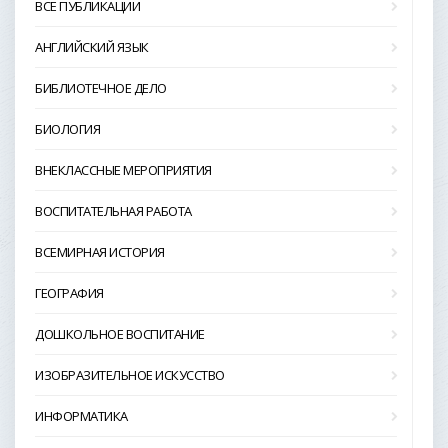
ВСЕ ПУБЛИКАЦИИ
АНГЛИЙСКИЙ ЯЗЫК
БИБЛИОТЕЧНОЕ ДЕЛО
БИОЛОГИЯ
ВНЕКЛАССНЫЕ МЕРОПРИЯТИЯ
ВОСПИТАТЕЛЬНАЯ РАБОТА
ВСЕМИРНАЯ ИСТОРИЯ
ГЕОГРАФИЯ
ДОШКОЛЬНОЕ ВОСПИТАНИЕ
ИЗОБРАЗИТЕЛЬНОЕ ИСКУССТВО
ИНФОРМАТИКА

--

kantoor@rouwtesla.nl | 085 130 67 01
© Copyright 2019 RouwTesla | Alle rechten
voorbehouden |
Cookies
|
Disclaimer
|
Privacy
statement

§ Your goal: Reproduce verbatim only the segment of the listing bounded by the line containing "ВОСПИТАТЕЛЬНАЯ РАБОТА" and the line containing "ИНФОРМАТИКА", with both boundary lines included.

§ Answer area:
ВОСПИТАТЕЛЬНАЯ РАБОТА
ВСЕМИРНАЯ ИСТОРИЯ
ГЕОГРАФИЯ
ДОШКОЛЬНОЕ ВОСПИТАНИЕ
ИЗОБРАЗИТЕЛЬНОЕ ИСКУССТВО
ИНФОРМАТИКА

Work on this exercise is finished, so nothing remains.